Luke 15:13
The younger son gathered everything together and went on a journey into a distant country, and there he squandered his estate with loose living.
Those who choose a life of loose living often have a problem they never see coming. Their problem is that they define, "loose,” too tightly. They have a very specific idea of what loose looks like. Letting loose for them is serious business. If you, for example, attempted to boast of the looseness and freedom of keeping your marriage vows, they would scoff. That doesn't fit the narrative. That isn't "loose." That's tight and restrictive. But what they fail to notice in their indictment is the strictness of their definition.

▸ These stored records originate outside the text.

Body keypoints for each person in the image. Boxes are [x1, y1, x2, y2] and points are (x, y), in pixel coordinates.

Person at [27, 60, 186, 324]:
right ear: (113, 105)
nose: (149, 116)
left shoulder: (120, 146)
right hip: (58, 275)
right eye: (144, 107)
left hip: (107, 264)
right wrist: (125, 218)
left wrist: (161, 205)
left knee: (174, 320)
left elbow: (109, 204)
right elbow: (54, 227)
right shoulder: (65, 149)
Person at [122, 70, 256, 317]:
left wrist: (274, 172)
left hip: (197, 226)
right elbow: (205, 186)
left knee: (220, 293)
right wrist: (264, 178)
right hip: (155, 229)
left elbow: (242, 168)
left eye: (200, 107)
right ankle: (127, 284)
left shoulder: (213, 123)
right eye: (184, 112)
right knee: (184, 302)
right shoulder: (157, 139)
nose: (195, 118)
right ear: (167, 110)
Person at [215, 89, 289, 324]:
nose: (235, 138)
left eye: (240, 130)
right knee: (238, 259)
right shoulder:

The wild child needs to loosen up, beginning with their definition of what constitutes being free. Free to sin is not free enough. It is enslavement to a narrow idea of what liberates. A looser definition of looseness is needed, one that includes being loosed from sin.

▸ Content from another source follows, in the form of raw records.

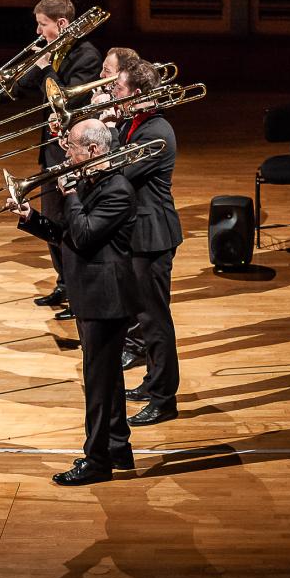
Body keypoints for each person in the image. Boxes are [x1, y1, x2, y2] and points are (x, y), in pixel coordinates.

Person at [8, 117, 137, 485]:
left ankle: (97, 461)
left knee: (97, 383)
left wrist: (70, 195)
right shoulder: (90, 182)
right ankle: (117, 447)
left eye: (74, 147)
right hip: (91, 293)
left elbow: (83, 236)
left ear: (94, 150)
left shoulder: (118, 190)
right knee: (107, 379)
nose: (66, 153)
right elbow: (66, 233)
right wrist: (31, 218)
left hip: (106, 298)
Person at [15, 0, 103, 317]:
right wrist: (37, 67)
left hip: (71, 149)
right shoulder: (55, 50)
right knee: (51, 218)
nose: (38, 32)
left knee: (66, 221)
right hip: (49, 147)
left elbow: (68, 101)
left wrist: (47, 69)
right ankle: (64, 283)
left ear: (61, 24)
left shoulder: (86, 55)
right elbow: (25, 85)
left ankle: (76, 290)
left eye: (43, 25)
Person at [111, 57, 182, 426]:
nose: (111, 94)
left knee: (155, 320)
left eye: (117, 89)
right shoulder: (135, 123)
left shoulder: (155, 132)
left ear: (137, 94)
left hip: (152, 235)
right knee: (143, 316)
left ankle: (164, 399)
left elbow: (120, 174)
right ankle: (153, 381)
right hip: (139, 232)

Open and loose are too strictly defined in the mind of the modern day rebel. Even their word, "rebel" is only applied toward rebelling against a particular kind of thing. If you point out that a true rebel in today's world would have hair the color God gave him and khakis likely of a similar color which he marches off to work five days a week, you are mocked.
In the world, open-mindedness is defended violently and narrow-mindedness is disciplined severely. Loose living is celebrated a very particular way and freedom is limited in its scope. There is, therefore, no category for a woman enthusiastically enjoying her time as a wife and a mother, or one for a child freely choosing a spanking from a parent who is always there over a blank check from a parent who rarely is.
In short, modernity plays it close to the vest when it comes to open-mindedness and fast and loose when it comes to narrow-mindedness. There are any number of things they call narrow and very few things they call open.